» Task statement:
Using the line that contains "Only (Yes / No) | No |" as the start, restate each line word for word through the final line of the material below, and return only those.

» Source records:

====================

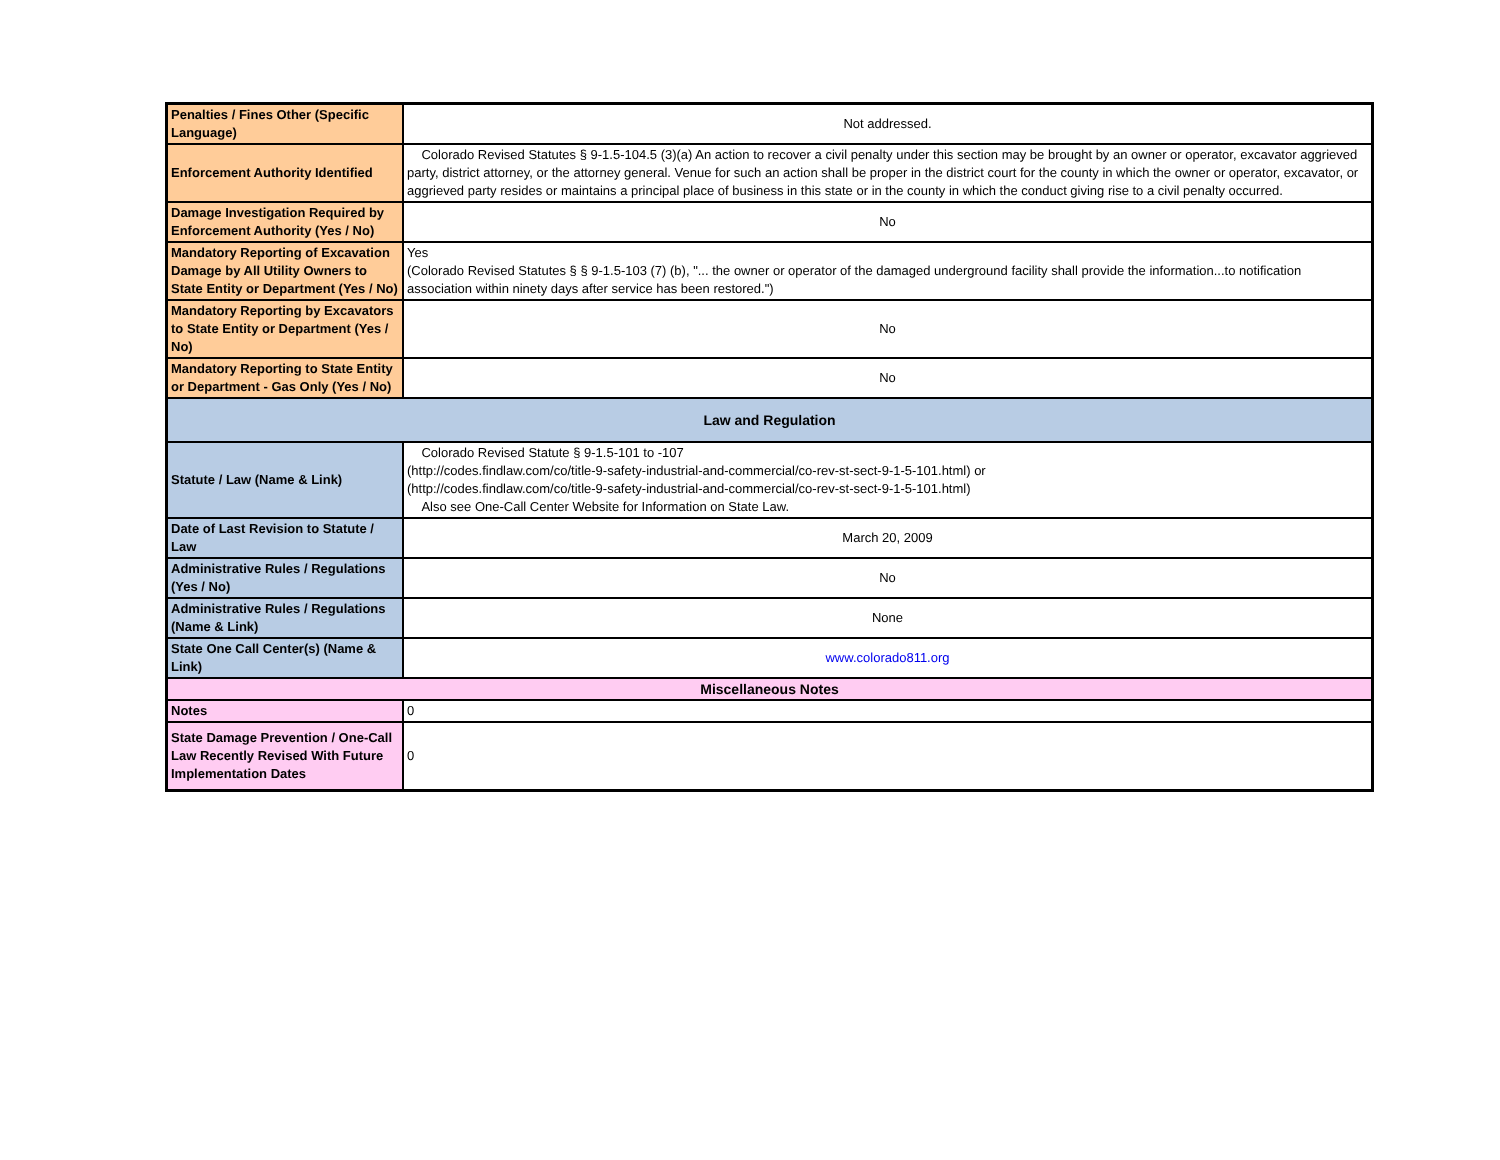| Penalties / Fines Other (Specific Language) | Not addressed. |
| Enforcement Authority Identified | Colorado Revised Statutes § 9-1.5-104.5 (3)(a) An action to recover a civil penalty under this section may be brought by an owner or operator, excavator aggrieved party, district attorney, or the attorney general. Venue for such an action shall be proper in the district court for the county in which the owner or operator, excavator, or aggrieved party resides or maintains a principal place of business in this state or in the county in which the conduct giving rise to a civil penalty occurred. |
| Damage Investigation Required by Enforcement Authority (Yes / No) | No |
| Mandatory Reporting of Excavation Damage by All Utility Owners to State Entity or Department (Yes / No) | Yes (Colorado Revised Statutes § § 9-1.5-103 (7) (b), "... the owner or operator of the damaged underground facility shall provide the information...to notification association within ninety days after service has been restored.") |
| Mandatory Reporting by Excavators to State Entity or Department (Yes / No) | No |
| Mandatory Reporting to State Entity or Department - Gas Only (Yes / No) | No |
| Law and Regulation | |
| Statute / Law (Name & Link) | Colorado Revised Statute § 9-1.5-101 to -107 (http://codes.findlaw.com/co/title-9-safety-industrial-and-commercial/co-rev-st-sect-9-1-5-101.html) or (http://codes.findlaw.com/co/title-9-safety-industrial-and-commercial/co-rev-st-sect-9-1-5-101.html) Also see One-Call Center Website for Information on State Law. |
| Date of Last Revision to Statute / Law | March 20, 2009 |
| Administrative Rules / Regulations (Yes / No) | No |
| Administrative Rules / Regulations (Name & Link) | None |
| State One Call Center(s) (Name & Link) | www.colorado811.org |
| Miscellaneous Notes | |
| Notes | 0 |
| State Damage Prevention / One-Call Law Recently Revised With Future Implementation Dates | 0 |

====================

» Result for this task:
| Mandatory Reporting to State Entity or Department - Gas Only (Yes / No) | No |
| Law and Regulation | |
| Statute / Law (Name & Link) | Colorado Revised Statute § 9-1.5-101 to -107 (http://codes.findlaw.com/co/title-9-safety-industrial-and-commercial/co-rev-st-sect-9-1-5-101.html) or (http://codes.findlaw.com/co/title-9-safety-industrial-and-commercial/co-rev-st-sect-9-1-5-101.html) Also see One-Call Center Website for Information on State Law. |
| Date of Last Revision to Statute / Law | March 20, 2009 |
| Administrative Rules / Regulations (Yes / No) | No |
| Administrative Rules / Regulations (Name & Link) | None |
| State One Call Center(s) (Name & Link) | www.colorado811.org |
| Miscellaneous Notes | |
| Notes | 0 |
| State Damage Prevention / One-Call Law Recently Revised With Future Implementation Dates | 0 |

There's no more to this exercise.